Copyright 1999 TSR Inc.
NetBooks existed LONG before the Tomes found on TGD. like the Tomes, not everybody used them. Steve Winter was wrong trying to collect everyone's houserules and then so to was WotC.

the fact that everyone doesnt play the same way still with 4th, means the truth shall prevail. Everyone will make the game what they want within the group.

YOU dont need the "official" product to include things, you jsut need something like the Tomes and NetBooks, to provide something for you because you cant pull your head out of your ass long enough to think out how to do something yourself.

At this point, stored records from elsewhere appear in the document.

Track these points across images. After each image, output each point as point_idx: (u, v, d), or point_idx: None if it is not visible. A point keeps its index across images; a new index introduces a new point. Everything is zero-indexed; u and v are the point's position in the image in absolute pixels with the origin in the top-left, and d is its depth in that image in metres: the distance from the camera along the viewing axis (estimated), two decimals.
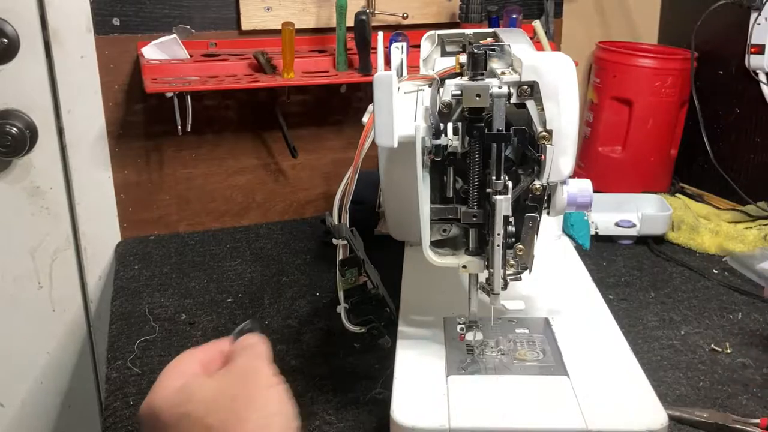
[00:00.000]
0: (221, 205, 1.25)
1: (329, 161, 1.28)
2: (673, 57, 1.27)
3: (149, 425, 0.49)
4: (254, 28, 1.17)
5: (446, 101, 0.66)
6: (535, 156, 0.65)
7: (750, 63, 1.19)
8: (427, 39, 0.96)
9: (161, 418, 0.47)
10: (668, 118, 1.27)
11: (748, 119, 1.25)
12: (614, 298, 0.97)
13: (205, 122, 1.19)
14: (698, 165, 1.32)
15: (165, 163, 1.20)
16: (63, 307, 1.20)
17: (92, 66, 1.10)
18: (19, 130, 1.06)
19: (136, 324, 0.92)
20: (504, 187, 0.64)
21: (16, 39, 1.05)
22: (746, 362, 0.83)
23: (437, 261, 0.70)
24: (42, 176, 1.13)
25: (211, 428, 0.45)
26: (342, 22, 1.13)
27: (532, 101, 0.65)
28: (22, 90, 1.08)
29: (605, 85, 1.29)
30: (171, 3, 1.12)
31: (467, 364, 0.70)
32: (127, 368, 0.83)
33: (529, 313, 0.79)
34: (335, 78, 1.14)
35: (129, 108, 1.15)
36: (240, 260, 1.10)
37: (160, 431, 0.47)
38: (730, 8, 1.17)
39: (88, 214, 1.17)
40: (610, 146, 1.30)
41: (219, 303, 0.97)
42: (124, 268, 1.09)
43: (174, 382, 0.50)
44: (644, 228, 1.11)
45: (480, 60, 0.65)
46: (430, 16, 1.25)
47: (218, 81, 1.09)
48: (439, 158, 0.67)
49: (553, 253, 0.97)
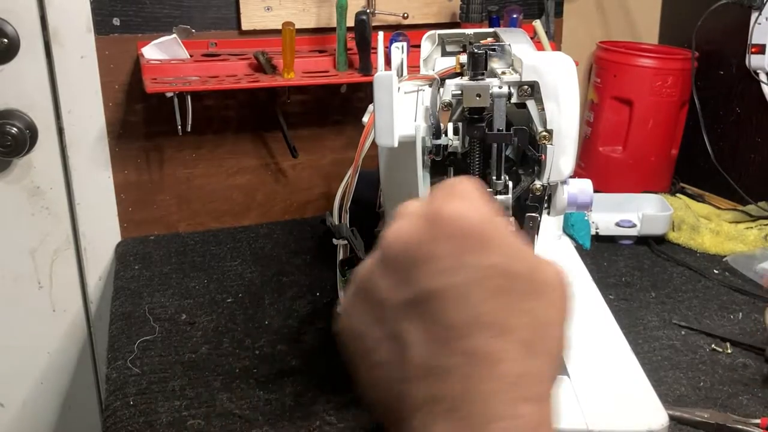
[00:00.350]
0: (221, 205, 1.25)
1: (329, 161, 1.28)
2: (673, 57, 1.27)
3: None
4: (254, 28, 1.17)
5: (446, 101, 0.66)
6: (535, 156, 0.65)
7: (750, 63, 1.19)
8: (427, 39, 0.96)
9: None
10: (669, 118, 1.27)
11: (749, 119, 1.25)
12: (614, 298, 0.97)
13: (205, 122, 1.19)
14: (699, 165, 1.32)
15: (165, 163, 1.20)
16: (63, 307, 1.20)
17: (92, 66, 1.10)
18: (19, 130, 1.06)
19: (137, 324, 0.92)
20: (504, 186, 0.64)
21: (16, 39, 1.05)
22: (747, 362, 0.83)
23: None
24: (42, 176, 1.13)
25: (517, 276, 0.39)
26: (342, 22, 1.13)
27: (533, 101, 0.65)
28: (22, 90, 1.08)
29: (606, 85, 1.29)
30: (171, 3, 1.12)
31: None
32: (127, 368, 0.83)
33: None
34: (335, 78, 1.14)
35: (129, 108, 1.15)
36: (240, 260, 1.10)
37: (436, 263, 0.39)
38: (731, 8, 1.17)
39: (88, 214, 1.17)
40: (610, 146, 1.30)
41: (219, 303, 0.97)
42: (125, 268, 1.08)
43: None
44: (645, 228, 1.11)
45: (480, 60, 0.65)
46: (430, 16, 1.25)
47: (218, 81, 1.09)
48: (440, 158, 0.67)
49: (553, 253, 0.97)
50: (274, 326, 0.91)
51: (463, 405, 0.36)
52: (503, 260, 0.39)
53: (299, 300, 0.97)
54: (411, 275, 0.39)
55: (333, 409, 0.74)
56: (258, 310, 0.95)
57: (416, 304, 0.39)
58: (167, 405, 0.76)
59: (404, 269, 0.40)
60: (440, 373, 0.38)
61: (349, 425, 0.72)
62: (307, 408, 0.75)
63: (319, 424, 0.72)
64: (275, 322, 0.92)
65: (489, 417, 0.36)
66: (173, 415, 0.75)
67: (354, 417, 0.73)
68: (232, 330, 0.91)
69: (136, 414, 0.75)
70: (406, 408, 0.39)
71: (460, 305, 0.38)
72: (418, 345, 0.38)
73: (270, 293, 1.00)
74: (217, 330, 0.90)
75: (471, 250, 0.39)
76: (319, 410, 0.74)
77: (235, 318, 0.93)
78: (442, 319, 0.38)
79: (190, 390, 0.79)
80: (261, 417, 0.74)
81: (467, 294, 0.38)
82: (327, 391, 0.77)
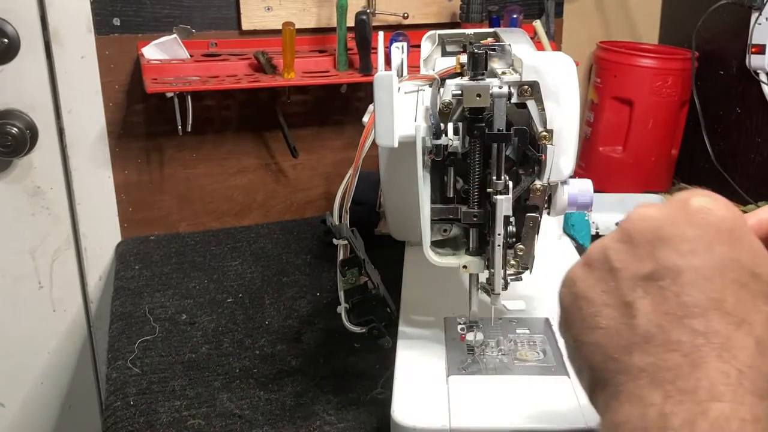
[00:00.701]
0: (222, 205, 1.25)
1: (330, 161, 1.28)
2: (673, 57, 1.27)
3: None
4: (255, 28, 1.17)
5: (447, 101, 0.66)
6: (535, 156, 0.65)
7: (751, 63, 1.19)
8: (427, 39, 0.96)
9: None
10: (669, 118, 1.27)
11: (749, 119, 1.25)
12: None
13: (205, 122, 1.19)
14: (699, 165, 1.32)
15: (165, 163, 1.20)
16: (63, 307, 1.20)
17: (92, 66, 1.10)
18: (19, 130, 1.06)
19: (137, 324, 0.92)
20: (504, 187, 0.64)
21: (16, 39, 1.05)
22: None
23: (438, 261, 0.70)
24: (42, 176, 1.13)
25: (759, 277, 0.41)
26: (342, 22, 1.13)
27: (533, 101, 0.65)
28: (22, 90, 1.08)
29: (606, 85, 1.29)
30: (171, 3, 1.12)
31: (468, 364, 0.70)
32: (128, 368, 0.83)
33: (530, 313, 0.78)
34: (336, 78, 1.14)
35: (129, 108, 1.15)
36: (240, 260, 1.10)
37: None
38: (731, 8, 1.17)
39: (89, 214, 1.17)
40: (610, 146, 1.30)
41: (219, 303, 0.97)
42: (125, 268, 1.08)
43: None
44: None
45: (480, 60, 0.65)
46: (430, 15, 1.25)
47: (219, 81, 1.09)
48: (440, 158, 0.67)
49: (553, 253, 0.97)
50: (274, 326, 0.91)
51: (689, 378, 0.38)
52: (749, 258, 0.41)
53: (299, 300, 0.97)
54: (654, 250, 0.42)
55: (333, 409, 0.74)
56: (258, 310, 0.95)
57: (654, 277, 0.41)
58: (167, 405, 0.76)
59: (648, 244, 0.42)
60: (667, 344, 0.39)
61: (350, 425, 0.72)
62: (307, 408, 0.75)
63: (319, 424, 0.72)
64: (275, 322, 0.92)
65: (714, 395, 0.37)
66: (173, 415, 0.75)
67: (354, 417, 0.73)
68: (232, 330, 0.91)
69: (137, 414, 0.75)
70: (622, 372, 0.41)
71: (700, 286, 0.40)
72: (647, 315, 0.41)
73: (270, 293, 1.00)
74: (217, 330, 0.90)
75: (720, 240, 0.41)
76: (319, 410, 0.74)
77: (236, 318, 0.93)
78: (679, 295, 0.40)
79: (191, 390, 0.79)
80: (261, 417, 0.74)
81: (710, 278, 0.40)
82: (327, 391, 0.78)
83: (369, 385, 0.78)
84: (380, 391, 0.76)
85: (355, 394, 0.77)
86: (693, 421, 0.36)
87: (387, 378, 0.75)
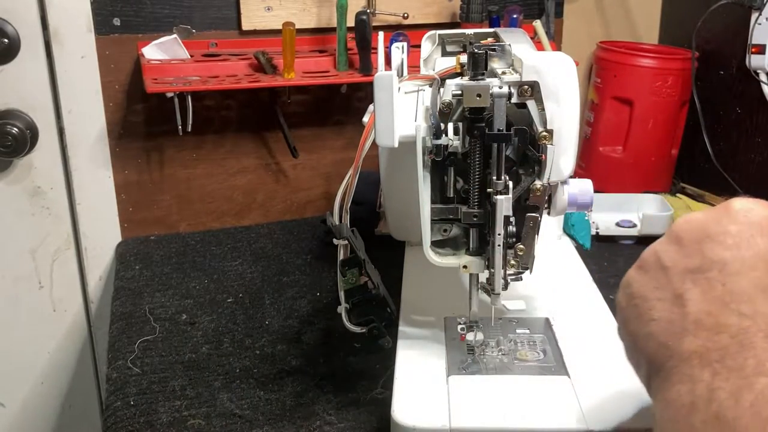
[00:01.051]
0: (222, 205, 1.25)
1: (330, 161, 1.28)
2: (673, 57, 1.27)
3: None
4: (255, 28, 1.17)
5: (447, 101, 0.66)
6: (535, 156, 0.65)
7: (751, 63, 1.19)
8: (427, 39, 0.96)
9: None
10: (669, 118, 1.27)
11: (749, 119, 1.25)
12: (615, 298, 0.96)
13: (205, 122, 1.19)
14: (699, 165, 1.32)
15: (165, 163, 1.20)
16: (63, 307, 1.20)
17: (93, 66, 1.10)
18: (19, 130, 1.06)
19: (137, 324, 0.92)
20: (505, 187, 0.64)
21: (16, 39, 1.05)
22: None
23: (438, 261, 0.70)
24: (42, 176, 1.13)
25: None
26: (342, 22, 1.13)
27: (533, 101, 0.65)
28: (22, 90, 1.08)
29: (606, 85, 1.29)
30: (171, 3, 1.12)
31: (468, 364, 0.70)
32: (128, 368, 0.83)
33: (530, 313, 0.79)
34: (336, 78, 1.14)
35: (129, 108, 1.15)
36: (240, 260, 1.10)
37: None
38: (731, 8, 1.17)
39: (89, 214, 1.17)
40: (610, 146, 1.30)
41: (219, 303, 0.97)
42: (125, 269, 1.09)
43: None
44: (645, 228, 1.11)
45: (480, 60, 0.65)
46: (430, 16, 1.25)
47: (219, 81, 1.09)
48: (440, 158, 0.67)
49: (553, 253, 0.97)
50: (274, 326, 0.91)
51: (738, 356, 0.41)
52: None
53: (299, 300, 0.97)
54: (701, 247, 0.47)
55: (333, 409, 0.74)
56: (258, 310, 0.95)
57: (701, 270, 0.46)
58: (168, 405, 0.76)
59: (695, 242, 0.47)
60: (716, 327, 0.43)
61: (350, 425, 0.72)
62: (307, 408, 0.75)
63: (319, 424, 0.72)
64: (275, 322, 0.92)
65: (761, 371, 0.40)
66: (173, 415, 0.75)
67: (354, 417, 0.73)
68: (233, 330, 0.91)
69: (137, 414, 0.75)
70: (675, 356, 0.45)
71: (745, 274, 0.44)
72: (696, 303, 0.45)
73: (270, 293, 1.00)
74: (217, 330, 0.91)
75: (762, 234, 0.46)
76: (319, 410, 0.74)
77: (236, 318, 0.93)
78: (726, 284, 0.44)
79: (191, 390, 0.79)
80: (261, 417, 0.74)
81: (754, 266, 0.44)
82: (327, 391, 0.78)
83: (369, 385, 0.78)
84: (380, 391, 0.76)
85: (355, 394, 0.77)
86: (739, 393, 0.40)
87: (387, 378, 0.75)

if it werent for that lazy attitude and the greed and such of the Blumes and Williams, there would have been something like the OGL since the 80's i am sure. Hell people were allowed to make their own, and could even get them printed (which means they got paid for), software to run D&D games with back then.

so if you dont have the social skills required to play a social game, then stop, and find a game requiring les. you dont need rules for everything printed from an "official" source.

you want a game like Monopoly form D&D, but it will NEVER offer a compelte set of rules to handle all situations, because after nearly 40 years, they still dont know everything that someone might do in the game to need to cover it, NOR can they print all this and expect people to buy it. when they do so, the first thing people bitch about is the bloat.

it is a never ending cycle, so when the petty people stop trying to make them make everything for them, then they will be able to stop bitching about bloat. then will the game be able to be played.

thankfully some people have grown up and learned. they have started making their own "fantasy heartbreaker" because they realized what Gary said back in the 70s. You dont need to buy their books. you didnt need anything from TSR or WotC to play an RPG. those hangers-on that cant go beyond those limits and dont like D&D for what it is trying to change it still is just sad and pathetic. you have my pity Winnah.
Play the game, not the rules.
Swordslinger wrote:Or fuck it... I'm just going to get weapon specialization in my cock and whip people to death with it. Given all the enemies are total pussies, it seems like the appropriate thing to do.
Lewis Black wrote:If the people of New Zealand want to be part of our world, I believe they should hop off their islands, and push 'em closer.
good read (Note to self Maxus sucks a barrel of cocks.)
fectin
Prince
Posts: 3760
Joined: Mon Feb 01, 2010 1:54 am

Post by fectin »

If you're so strongly in favor of personalized homebrews, why do you even care that WotC exists?